At that price point, the market is seems to be rather limited, aimed at the well-heeled few who might pay for concierge service from a primary care physician, and Prime customers don’t even get to choose their doctor. But it’s an intriguing idea that takes full advantage of the proliferation of smartphones and high-speed mobile data networks, one that’s getting some coverage beyond the healthcare and tech press.

Meanwhile, Dignity Health, the San Francisco-based health system formerly known as Catholic Healthcare West, publicly unveiled telemedicine robots at three hospitals in Central California to bring in specialist physicians from remote locations. Putting the story in a context consumers can understand, the Santa Maria (Calif.) Sun likened the technology to Apple’s FaceTime videoconferencing app.

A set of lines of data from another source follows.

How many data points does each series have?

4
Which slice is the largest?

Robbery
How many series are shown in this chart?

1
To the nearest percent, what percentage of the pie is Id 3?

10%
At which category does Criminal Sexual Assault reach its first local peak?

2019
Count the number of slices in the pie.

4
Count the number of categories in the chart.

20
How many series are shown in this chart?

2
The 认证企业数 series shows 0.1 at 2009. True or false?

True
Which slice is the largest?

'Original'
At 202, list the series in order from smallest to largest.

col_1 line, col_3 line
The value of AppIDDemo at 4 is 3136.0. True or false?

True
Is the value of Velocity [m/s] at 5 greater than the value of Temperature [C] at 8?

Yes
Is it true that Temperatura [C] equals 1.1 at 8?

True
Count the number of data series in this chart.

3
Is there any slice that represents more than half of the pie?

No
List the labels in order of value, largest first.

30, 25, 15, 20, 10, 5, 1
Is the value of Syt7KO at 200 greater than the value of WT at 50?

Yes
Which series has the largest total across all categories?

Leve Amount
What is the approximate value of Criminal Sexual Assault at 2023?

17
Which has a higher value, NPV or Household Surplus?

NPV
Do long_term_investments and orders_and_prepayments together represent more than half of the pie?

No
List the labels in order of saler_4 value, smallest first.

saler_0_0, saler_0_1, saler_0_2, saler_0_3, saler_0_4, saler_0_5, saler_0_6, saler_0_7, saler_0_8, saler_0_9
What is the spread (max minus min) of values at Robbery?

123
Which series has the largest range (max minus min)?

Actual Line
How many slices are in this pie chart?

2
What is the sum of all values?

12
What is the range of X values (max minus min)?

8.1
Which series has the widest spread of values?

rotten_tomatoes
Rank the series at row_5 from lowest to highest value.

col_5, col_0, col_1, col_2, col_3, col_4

Across the country, in Washington, the House Small Business Subcommittee on Health and Technology today held a hearing on how small physician practices are able to expand their businesses and save money via telemedicine. HealthTap got a brief mention, and witnesses reportedly brought up an important, longstanding roadblock to wider telemedicine adoption: lack of insurance reimbursement for telehealth services.

The reimbursement issue is getting attention in the Senate, too. Mississippi’s two senators, Thad Cochran and Roger Wicker, both Republicans, just introduced the proposed Telehealth Enhancement Act, which would open up Medicare reimbursement to more telehealth services, including remote patient monitoring, all with the goals of reducing hospital readmissions, management of chronic diseases and coordination of care. (Interestingly, these are all things that the Patient Protection and Affordable Care Act encourages, but good luck getting any GOP member of Congress to admit it.)

A similar bill failed last year, and Congress is about to take the entire month of August off, then gear up for midterm elections in November that promise to be ugly, so don’t expect any substantive action on this legislation until the lame-duck period at the end of the year. At least this one appears to have bipartisan support.

A bill with a much better chance of passing because it’s already in a joint House-Senate conference, the Veterans Access, Choice and Accountability Act, a bipartisan compromise to reform the embattled Veterans Health Administration, calls for the VA to deploy mobile medical clinics with telemedicine technology to underserved communities. This would expand the VA’s already widespread telehealth network that has helped with everything from trauma care to mental health counseling. (UPDATE, Aug. 1: The bill passed last night and is awaiting the president’s signature.)

Want to know how important tele-mental health services can be to small towns, check out Monday’s story in the Jacksonville, N.C., Daily News. “We provide services all over. It’s not just the community of Onslow County, it’s all over North Carolina,” Christy Harness, director of telemedicine services at Coastal Carolina Neuropsychiatric Center, told the newspaper.

Harness described telemedicine as “kind of like Skype, but it’s a lot more high tech.”

That’s a concept that just about anyone should be able to understand.